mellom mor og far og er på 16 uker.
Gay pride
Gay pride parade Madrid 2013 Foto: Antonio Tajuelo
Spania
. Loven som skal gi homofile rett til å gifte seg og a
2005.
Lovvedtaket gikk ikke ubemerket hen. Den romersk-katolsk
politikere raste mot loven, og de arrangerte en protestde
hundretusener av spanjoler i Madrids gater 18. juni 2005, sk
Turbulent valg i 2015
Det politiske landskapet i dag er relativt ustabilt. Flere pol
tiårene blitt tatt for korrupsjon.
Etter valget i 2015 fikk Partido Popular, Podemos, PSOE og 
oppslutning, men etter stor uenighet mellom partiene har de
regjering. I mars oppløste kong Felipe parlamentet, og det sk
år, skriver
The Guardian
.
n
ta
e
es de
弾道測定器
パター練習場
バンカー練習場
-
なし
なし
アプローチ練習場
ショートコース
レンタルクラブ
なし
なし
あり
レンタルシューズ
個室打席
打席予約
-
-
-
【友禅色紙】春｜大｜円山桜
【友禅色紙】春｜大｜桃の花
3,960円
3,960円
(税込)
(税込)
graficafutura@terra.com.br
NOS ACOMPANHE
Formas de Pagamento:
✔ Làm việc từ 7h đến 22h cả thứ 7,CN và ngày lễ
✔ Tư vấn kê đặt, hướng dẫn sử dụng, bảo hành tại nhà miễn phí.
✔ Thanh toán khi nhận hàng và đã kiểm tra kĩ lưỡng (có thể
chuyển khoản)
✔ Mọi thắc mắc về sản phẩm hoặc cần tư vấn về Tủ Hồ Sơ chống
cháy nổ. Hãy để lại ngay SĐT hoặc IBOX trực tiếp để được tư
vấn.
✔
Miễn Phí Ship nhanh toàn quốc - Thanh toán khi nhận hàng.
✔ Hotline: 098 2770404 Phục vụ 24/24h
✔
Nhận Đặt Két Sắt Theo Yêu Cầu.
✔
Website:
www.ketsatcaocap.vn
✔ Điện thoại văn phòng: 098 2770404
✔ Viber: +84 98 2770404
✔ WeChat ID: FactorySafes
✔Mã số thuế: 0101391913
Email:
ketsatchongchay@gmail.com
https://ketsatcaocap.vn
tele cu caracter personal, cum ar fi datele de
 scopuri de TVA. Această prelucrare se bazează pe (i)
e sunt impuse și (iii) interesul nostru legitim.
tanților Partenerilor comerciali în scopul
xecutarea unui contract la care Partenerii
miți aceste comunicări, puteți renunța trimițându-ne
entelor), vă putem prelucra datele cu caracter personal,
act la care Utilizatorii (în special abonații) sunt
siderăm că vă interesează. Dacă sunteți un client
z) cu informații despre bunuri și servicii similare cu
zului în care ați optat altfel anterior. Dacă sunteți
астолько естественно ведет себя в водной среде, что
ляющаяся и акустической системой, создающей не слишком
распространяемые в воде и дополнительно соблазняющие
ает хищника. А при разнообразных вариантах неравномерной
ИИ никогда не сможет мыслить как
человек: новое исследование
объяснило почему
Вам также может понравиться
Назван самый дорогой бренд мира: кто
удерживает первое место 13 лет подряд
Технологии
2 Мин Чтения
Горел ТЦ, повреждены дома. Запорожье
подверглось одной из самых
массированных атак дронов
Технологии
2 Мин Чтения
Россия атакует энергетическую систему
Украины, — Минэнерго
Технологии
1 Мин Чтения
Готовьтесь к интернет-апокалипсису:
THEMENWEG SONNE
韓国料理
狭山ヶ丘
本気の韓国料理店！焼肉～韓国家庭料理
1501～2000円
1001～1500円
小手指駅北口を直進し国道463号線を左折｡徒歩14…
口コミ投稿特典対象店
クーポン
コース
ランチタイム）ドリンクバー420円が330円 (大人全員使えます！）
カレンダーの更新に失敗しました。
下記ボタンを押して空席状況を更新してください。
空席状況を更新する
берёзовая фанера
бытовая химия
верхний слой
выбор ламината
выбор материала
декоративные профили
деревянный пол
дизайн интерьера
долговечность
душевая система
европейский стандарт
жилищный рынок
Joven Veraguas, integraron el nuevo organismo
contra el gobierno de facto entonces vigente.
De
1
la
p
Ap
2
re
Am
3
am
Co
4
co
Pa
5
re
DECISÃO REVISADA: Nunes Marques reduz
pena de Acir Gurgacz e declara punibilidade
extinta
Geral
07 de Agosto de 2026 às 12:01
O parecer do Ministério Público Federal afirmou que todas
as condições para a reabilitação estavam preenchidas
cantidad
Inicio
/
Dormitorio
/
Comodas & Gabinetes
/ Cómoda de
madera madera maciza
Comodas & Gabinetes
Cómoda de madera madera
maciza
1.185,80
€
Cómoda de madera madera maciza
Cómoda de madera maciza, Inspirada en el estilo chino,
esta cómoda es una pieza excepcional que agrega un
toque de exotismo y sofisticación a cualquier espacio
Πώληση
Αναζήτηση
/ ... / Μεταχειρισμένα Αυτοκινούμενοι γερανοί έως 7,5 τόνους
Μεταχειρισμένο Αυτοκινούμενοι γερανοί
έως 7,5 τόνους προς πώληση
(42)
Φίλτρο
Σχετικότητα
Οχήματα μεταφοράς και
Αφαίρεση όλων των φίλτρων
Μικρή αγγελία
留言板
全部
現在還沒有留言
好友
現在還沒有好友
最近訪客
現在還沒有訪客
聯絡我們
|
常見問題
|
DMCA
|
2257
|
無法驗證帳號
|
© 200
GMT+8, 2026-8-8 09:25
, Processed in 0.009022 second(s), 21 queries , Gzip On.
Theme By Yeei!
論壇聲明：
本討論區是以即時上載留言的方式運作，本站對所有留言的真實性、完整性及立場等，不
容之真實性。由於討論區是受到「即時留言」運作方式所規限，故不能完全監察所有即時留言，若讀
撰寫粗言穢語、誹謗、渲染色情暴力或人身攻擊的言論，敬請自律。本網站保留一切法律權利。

What needs to be done :: Up to and including the line with "chuyển khoản)", repeat the entries exactly, beginning at their first line.

Answer area ::
mellom mor og far og er på 16 uker.
Gay pride
Gay pride parade Madrid 2013 Foto: Antonio Tajuelo
Spania
. Loven som skal gi homofile rett til å gifte seg og a
2005.
Lovvedtaket gikk ikke ubemerket hen. Den romersk-katolsk
politikere raste mot loven, og de arrangerte en protestde
hundretusener av spanjoler i Madrids gater 18. juni 2005, sk
Turbulent valg i 2015
Det politiske landskapet i dag er relativt ustabilt. Flere pol
tiårene blitt tatt for korrupsjon.
Etter valget i 2015 fikk Partido Popular, Podemos, PSOE og 
oppslutning, men etter stor uenighet mellom partiene har de
regjering. I mars oppløste kong Felipe parlamentet, og det sk
år, skriver
The Guardian
.
n
ta
e
es de
弾道測定器
パター練習場
バンカー練習場
-
なし
なし
アプローチ練習場
ショートコース
レンタルクラブ
なし
なし
あり
レンタルシューズ
個室打席
打席予約
-
-
-
【友禅色紙】春｜大｜円山桜
【友禅色紙】春｜大｜桃の花
3,960円
3,960円
(税込)
(税込)
graficafutura@terra.com.br
NOS ACOMPANHE
Formas de Pagamento:
✔ Làm việc từ 7h đến 22h cả thứ 7,CN và ngày lễ
✔ Tư vấn kê đặt, hướng dẫn sử dụng, bảo hành tại nhà miễn phí.
✔ Thanh toán khi nhận hàng và đã kiểm tra kĩ lưỡng (có thể
chuyển khoản)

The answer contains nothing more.